To help the UCLA community stay prepared, UCLA Emergency Management will join people around the world in the ShakeOut earthquake drill at 10:20 a.m. on Thursday, Oct. 20. Faculty, staff and students will have the chance to take part in the world’s largest earthquake drill from home, campus or wherever they may be.
Emergency managers, researchers and school safety advocates all agree that “drop, cover and hold on” and similar adaptations are the appropriate actions to reduce injury and death during earthquakes.
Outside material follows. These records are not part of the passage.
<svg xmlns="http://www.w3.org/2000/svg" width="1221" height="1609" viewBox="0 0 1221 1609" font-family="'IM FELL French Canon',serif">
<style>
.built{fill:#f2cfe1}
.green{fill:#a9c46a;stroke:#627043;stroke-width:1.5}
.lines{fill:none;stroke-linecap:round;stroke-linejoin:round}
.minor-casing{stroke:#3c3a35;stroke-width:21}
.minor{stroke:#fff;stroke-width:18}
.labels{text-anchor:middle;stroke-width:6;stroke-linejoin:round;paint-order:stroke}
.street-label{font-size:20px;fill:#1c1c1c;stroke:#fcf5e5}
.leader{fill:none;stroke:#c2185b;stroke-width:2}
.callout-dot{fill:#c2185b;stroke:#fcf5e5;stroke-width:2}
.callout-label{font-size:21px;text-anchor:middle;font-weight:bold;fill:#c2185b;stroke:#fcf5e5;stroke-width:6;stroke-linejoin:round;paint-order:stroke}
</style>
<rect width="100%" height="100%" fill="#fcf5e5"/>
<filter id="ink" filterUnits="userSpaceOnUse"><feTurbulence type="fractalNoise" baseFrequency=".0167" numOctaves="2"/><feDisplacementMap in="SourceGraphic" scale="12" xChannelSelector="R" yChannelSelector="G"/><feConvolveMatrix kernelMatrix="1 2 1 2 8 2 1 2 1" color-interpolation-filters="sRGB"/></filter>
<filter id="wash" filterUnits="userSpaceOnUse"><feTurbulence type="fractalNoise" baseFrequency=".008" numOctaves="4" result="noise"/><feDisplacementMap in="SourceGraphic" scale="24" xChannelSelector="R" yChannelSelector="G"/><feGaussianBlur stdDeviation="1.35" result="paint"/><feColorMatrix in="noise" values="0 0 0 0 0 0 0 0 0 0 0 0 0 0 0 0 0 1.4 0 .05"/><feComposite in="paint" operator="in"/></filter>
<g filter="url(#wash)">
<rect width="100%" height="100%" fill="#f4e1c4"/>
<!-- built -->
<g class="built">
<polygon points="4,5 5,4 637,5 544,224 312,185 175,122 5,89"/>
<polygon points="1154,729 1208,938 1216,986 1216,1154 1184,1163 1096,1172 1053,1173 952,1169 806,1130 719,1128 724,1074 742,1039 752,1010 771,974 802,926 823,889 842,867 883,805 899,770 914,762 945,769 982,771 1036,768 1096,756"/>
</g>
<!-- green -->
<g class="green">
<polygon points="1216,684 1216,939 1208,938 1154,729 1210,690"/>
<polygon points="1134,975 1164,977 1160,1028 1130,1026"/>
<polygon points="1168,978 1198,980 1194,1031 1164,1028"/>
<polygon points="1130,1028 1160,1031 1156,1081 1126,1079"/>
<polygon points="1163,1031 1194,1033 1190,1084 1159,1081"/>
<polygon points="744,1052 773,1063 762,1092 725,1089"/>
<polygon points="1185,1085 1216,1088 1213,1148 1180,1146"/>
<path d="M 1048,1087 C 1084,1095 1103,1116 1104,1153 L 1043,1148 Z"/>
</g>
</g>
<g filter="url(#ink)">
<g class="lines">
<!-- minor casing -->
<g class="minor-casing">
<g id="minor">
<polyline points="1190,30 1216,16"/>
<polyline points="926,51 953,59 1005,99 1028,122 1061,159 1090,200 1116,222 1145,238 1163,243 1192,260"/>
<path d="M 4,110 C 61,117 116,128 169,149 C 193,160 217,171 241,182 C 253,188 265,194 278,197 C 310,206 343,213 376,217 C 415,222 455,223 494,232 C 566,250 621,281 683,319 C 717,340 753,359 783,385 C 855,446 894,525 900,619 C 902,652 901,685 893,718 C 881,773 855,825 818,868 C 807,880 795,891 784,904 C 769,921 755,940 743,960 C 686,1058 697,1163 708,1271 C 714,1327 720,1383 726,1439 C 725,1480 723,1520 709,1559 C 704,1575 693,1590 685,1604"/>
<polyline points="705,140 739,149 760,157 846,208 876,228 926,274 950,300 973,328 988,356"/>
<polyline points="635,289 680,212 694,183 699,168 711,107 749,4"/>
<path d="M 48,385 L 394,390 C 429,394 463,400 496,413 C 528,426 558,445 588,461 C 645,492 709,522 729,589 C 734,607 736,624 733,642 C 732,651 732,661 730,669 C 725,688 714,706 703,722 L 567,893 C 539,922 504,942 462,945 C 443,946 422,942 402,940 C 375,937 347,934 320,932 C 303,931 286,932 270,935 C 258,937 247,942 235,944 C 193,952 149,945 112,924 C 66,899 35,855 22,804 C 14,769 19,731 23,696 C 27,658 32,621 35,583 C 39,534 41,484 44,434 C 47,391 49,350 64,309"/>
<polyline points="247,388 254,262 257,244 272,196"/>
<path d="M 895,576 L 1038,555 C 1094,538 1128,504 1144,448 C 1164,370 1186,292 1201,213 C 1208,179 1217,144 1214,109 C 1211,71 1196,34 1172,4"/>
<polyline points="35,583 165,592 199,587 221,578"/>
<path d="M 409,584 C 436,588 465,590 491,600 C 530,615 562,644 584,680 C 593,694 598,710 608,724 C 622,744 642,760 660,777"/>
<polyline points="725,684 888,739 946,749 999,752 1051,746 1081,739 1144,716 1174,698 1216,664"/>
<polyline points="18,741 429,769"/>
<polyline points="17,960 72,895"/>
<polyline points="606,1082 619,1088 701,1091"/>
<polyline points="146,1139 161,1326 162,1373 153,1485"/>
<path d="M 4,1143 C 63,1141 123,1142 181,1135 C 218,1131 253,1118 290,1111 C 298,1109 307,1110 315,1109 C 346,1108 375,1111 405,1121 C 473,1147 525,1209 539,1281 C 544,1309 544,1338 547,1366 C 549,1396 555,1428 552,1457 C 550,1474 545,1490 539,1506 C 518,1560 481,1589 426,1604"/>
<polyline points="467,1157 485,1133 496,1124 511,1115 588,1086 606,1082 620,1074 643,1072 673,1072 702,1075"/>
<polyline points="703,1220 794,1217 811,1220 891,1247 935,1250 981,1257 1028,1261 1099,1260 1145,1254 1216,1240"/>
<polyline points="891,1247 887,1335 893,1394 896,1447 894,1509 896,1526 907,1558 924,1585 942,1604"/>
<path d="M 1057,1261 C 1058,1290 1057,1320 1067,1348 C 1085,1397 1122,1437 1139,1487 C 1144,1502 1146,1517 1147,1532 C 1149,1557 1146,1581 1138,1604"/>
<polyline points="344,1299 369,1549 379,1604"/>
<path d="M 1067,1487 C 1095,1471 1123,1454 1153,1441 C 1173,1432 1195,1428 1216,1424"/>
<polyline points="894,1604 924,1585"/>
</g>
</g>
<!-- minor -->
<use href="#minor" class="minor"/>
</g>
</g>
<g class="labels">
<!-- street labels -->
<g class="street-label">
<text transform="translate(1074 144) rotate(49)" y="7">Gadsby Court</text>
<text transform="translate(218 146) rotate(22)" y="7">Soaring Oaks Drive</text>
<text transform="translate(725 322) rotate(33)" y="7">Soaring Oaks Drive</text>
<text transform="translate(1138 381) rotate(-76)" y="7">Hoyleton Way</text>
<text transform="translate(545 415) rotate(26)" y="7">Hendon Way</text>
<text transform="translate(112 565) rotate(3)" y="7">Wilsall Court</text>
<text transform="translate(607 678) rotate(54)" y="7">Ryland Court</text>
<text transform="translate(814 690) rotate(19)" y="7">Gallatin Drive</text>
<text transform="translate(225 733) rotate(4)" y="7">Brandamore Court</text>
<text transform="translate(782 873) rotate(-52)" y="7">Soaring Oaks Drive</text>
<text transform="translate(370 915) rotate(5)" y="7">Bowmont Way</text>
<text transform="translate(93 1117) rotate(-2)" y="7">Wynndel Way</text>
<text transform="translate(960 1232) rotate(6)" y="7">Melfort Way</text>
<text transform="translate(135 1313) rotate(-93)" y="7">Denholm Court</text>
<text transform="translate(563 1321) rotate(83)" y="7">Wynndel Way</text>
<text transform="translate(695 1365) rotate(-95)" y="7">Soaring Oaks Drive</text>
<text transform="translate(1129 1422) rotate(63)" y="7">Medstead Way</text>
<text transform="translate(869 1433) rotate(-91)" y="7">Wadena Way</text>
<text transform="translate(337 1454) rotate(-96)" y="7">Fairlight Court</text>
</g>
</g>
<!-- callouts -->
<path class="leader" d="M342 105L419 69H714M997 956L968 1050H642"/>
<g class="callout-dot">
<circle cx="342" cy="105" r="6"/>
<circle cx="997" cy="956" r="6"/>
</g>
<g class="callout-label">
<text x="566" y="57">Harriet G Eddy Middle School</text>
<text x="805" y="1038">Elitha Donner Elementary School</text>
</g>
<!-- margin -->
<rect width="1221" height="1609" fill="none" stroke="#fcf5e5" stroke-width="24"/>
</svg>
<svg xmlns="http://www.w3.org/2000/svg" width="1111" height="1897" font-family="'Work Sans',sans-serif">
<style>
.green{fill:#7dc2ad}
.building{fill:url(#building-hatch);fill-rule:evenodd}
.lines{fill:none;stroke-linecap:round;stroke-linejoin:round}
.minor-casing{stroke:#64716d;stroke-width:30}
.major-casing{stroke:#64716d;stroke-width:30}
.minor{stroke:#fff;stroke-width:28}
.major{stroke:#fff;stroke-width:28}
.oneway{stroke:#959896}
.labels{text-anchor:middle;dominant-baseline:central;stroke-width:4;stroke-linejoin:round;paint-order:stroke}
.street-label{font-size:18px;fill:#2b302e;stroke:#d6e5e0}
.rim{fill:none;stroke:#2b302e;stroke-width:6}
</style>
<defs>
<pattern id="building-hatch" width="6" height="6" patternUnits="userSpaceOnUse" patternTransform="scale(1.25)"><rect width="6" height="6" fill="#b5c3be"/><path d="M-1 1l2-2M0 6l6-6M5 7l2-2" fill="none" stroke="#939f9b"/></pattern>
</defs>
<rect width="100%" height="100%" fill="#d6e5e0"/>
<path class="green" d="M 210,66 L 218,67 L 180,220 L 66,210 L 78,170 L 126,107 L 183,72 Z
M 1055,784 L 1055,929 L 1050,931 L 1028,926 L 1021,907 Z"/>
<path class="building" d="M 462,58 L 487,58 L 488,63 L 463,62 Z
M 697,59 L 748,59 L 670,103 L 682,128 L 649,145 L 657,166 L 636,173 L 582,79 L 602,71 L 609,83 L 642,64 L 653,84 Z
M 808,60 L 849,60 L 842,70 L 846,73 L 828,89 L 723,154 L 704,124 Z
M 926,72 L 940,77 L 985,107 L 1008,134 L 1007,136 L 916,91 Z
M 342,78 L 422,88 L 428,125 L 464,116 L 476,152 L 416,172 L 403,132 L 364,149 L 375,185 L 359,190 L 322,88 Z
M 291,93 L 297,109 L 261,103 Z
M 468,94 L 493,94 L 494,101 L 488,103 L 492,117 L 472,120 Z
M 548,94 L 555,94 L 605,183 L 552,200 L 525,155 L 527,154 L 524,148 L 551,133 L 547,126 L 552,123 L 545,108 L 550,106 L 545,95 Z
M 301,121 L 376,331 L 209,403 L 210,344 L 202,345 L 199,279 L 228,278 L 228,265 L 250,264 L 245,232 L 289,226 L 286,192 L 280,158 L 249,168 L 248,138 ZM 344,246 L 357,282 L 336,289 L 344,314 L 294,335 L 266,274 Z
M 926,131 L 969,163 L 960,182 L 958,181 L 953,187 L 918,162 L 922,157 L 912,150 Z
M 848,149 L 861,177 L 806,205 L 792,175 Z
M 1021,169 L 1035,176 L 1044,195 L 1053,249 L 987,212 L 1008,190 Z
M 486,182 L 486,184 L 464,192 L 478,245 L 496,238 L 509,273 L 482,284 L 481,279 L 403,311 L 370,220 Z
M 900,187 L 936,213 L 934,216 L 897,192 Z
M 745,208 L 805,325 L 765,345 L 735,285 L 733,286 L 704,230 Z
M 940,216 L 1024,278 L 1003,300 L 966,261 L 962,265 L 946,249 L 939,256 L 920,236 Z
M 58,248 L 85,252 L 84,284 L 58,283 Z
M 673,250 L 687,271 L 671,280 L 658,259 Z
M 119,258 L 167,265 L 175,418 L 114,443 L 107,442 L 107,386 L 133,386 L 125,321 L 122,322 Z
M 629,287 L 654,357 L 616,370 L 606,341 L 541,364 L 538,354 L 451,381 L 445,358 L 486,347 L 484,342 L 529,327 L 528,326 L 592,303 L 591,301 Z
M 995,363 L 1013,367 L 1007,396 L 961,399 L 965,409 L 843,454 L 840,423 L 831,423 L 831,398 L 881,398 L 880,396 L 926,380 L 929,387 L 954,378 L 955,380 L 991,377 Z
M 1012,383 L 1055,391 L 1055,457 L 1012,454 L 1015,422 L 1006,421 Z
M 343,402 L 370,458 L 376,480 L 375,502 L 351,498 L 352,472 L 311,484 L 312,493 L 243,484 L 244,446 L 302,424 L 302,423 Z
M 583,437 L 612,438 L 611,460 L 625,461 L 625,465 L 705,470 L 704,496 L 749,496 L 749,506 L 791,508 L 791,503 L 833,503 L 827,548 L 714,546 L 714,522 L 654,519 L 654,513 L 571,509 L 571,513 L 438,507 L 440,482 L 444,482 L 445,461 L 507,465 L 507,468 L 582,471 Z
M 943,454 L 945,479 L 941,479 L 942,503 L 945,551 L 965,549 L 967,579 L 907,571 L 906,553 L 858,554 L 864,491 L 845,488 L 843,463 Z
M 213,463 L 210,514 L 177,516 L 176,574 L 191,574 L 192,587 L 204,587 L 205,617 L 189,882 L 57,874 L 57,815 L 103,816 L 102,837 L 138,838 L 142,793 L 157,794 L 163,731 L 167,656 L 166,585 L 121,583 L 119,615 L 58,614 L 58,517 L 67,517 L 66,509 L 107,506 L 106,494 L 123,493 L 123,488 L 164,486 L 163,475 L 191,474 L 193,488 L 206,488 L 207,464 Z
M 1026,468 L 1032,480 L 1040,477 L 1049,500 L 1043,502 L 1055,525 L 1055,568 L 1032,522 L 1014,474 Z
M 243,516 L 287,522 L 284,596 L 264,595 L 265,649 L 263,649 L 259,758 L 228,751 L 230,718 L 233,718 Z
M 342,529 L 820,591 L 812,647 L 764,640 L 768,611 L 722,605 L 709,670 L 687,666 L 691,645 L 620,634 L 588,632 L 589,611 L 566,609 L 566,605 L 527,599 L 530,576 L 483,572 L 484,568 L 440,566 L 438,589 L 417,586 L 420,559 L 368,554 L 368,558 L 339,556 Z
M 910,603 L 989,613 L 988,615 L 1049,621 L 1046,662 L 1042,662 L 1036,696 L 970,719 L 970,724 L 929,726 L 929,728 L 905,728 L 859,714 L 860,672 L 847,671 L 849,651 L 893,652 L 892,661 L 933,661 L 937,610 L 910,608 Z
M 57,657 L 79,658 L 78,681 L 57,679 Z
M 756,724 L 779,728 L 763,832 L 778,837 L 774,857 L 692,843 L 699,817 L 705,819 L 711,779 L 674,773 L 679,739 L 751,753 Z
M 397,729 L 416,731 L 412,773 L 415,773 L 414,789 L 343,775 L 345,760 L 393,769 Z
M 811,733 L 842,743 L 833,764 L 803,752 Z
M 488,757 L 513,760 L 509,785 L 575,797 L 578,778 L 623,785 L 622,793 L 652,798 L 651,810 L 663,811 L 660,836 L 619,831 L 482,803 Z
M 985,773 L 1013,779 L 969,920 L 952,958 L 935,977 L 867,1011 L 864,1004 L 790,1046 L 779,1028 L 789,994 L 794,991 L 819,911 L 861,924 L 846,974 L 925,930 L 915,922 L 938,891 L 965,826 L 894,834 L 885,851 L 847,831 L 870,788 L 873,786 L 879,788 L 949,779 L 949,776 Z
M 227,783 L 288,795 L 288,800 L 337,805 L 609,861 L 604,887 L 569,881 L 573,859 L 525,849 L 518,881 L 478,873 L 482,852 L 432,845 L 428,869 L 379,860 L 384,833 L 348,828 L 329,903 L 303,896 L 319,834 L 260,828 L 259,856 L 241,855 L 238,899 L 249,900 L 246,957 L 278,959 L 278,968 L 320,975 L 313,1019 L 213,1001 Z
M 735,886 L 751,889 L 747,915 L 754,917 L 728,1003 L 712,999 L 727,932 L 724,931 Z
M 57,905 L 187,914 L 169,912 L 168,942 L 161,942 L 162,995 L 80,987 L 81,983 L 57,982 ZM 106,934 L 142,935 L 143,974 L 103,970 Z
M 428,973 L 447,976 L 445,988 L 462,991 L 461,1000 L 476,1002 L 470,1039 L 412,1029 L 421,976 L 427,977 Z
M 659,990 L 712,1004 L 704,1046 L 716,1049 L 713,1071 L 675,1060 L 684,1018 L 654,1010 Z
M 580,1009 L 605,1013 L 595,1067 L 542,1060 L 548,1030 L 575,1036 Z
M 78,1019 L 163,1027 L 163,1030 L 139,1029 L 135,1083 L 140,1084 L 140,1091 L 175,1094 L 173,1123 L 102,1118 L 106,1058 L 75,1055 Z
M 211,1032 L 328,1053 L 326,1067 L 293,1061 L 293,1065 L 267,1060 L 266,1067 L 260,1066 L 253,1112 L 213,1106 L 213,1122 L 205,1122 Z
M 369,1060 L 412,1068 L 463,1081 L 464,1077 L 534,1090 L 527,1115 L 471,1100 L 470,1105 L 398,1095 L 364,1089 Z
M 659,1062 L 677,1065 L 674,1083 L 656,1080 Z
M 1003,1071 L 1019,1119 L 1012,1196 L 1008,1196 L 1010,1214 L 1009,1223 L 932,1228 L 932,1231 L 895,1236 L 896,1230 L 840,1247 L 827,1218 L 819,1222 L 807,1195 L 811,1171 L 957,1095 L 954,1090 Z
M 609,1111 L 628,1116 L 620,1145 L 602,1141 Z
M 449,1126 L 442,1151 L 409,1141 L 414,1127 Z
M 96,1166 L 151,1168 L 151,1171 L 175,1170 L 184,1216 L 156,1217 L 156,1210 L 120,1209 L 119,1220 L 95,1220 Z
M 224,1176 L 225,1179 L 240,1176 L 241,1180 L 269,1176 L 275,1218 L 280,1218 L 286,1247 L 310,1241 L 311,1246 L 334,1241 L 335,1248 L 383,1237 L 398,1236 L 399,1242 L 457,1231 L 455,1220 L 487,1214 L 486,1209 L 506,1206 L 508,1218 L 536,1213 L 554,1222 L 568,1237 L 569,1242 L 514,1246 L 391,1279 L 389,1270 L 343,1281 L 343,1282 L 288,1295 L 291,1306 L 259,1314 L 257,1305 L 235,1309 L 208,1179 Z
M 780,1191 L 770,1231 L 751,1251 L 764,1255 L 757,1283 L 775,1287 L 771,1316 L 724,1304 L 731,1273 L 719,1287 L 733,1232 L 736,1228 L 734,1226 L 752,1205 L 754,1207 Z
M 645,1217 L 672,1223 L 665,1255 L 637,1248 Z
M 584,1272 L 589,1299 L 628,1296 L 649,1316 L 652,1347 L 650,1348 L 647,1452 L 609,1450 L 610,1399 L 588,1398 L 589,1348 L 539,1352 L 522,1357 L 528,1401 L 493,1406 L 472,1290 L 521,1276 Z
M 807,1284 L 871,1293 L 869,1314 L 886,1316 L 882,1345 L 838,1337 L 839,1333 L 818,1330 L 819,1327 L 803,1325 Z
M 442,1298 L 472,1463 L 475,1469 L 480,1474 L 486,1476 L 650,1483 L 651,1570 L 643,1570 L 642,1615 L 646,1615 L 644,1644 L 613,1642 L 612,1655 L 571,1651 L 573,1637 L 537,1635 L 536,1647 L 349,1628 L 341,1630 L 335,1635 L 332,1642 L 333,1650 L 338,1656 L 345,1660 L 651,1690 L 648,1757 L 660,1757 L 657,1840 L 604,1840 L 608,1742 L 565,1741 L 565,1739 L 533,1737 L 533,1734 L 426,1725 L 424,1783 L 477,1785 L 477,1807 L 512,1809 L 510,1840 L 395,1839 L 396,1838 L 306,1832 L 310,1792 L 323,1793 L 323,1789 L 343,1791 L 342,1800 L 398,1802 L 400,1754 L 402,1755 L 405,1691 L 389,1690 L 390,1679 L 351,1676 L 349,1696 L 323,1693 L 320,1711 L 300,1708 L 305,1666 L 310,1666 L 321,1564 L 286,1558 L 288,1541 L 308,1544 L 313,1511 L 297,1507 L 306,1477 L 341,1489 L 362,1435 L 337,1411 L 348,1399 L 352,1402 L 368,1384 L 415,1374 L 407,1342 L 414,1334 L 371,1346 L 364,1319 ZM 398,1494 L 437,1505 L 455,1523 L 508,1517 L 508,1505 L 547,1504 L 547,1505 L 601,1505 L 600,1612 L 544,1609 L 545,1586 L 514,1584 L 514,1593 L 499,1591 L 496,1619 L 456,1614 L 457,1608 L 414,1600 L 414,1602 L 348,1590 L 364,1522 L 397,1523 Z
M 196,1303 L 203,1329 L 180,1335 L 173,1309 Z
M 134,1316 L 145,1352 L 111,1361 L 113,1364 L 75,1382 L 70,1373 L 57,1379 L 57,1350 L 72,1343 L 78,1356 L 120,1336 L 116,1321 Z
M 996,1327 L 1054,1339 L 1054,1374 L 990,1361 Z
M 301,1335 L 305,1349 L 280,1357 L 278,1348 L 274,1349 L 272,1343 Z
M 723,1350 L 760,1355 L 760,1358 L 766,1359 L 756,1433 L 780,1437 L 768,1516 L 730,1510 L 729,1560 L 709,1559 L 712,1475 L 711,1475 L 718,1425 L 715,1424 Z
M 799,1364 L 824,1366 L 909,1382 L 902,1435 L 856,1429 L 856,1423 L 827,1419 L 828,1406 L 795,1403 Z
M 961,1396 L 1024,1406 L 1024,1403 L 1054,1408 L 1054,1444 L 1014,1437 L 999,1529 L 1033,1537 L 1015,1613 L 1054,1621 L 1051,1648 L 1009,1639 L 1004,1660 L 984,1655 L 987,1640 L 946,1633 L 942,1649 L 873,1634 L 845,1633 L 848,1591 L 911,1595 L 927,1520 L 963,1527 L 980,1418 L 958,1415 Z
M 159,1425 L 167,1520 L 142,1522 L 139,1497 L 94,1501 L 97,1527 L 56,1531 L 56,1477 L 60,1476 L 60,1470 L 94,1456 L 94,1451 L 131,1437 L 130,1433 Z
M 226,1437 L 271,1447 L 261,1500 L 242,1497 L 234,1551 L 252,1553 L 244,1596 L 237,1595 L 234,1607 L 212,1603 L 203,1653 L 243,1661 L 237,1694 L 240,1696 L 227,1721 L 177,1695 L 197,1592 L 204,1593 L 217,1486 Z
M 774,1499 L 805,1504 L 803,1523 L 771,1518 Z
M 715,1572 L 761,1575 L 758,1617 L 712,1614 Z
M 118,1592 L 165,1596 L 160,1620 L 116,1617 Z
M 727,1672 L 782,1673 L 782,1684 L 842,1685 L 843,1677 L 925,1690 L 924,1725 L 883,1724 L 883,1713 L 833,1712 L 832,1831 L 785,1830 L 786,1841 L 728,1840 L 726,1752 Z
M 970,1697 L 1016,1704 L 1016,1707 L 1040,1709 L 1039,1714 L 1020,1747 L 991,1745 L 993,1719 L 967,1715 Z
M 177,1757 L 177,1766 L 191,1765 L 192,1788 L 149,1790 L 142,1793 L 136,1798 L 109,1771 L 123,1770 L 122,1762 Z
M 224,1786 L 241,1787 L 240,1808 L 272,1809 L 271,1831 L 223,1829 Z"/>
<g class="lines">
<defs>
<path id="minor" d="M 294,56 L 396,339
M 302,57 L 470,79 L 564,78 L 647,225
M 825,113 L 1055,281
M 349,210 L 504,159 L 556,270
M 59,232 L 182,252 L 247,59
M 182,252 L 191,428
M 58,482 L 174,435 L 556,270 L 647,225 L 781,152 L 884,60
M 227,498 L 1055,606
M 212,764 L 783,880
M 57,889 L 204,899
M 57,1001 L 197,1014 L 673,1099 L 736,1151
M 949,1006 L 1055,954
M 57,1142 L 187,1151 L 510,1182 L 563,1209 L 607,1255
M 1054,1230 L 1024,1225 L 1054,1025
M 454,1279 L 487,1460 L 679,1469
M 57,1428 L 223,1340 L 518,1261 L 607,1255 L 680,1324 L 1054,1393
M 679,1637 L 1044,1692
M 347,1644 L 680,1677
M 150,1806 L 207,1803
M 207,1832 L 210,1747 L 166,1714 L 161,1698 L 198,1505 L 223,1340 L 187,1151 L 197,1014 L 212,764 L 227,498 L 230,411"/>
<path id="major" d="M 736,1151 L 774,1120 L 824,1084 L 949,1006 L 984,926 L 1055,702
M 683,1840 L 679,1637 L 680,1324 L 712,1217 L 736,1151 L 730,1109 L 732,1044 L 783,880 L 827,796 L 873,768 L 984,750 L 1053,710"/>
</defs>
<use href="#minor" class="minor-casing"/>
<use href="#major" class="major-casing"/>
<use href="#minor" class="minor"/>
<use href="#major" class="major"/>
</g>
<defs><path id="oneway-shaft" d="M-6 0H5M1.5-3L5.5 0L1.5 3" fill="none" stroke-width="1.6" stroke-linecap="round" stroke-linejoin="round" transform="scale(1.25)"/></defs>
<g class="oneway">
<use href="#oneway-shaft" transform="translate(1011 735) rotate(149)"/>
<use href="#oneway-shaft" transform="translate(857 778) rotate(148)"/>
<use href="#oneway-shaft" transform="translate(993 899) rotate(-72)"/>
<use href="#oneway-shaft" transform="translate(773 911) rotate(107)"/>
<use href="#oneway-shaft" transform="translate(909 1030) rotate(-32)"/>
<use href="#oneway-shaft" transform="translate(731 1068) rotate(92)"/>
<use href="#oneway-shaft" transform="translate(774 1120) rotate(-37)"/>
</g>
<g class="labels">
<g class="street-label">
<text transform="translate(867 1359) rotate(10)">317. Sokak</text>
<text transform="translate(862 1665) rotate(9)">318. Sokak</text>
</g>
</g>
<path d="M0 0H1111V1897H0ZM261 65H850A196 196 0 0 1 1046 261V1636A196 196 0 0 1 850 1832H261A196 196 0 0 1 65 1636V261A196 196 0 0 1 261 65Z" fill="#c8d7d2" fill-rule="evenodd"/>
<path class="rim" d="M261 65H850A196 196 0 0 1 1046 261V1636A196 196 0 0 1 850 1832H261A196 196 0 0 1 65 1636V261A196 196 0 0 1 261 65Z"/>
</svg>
Standing in a doorway, running outside and the “triangle of life” method — hunkering down next to a table rather than underneath — are considered dangerous and are NOT recommended.
During the drill, those who are able are encouraged to:
DROP where you are, onto your hands and knees
- This protects you from being knocked down and allows you to stay low and crawl to nearby shelter.
COVER your head and neck with one arm and hand
- If a sturdy table or desk is nearby, crawl underneath it for shelter.
- If no shelter is nearby, crawl next to an interior wall (away from windows).
- Stay on your knees; bend over to protect vital organs.
HOLD ON until shaking stops
- Under shelter — hold on to it with one hand; be ready to move with your shelter if it shifts.
- No shelter — hold on to your head and neck with both arms and hands.
The goal of the ShakeOut is to give Bruins the opportunity to practice reacting safely and calmly to an emergency earthquake scenario, potentially preventing catastrophe.
To prepare yourself for earthquake activity before Oct. 20, download the MyShake app via the Apple App Store and Google Play. This global earthquake early-warning network uses your cellphone as a sensor, and helps keep you informed about earthquakes and more.
Members of the UCLA community are encouraged to update their Bruin Alert contact information and download the Bruins Safe App.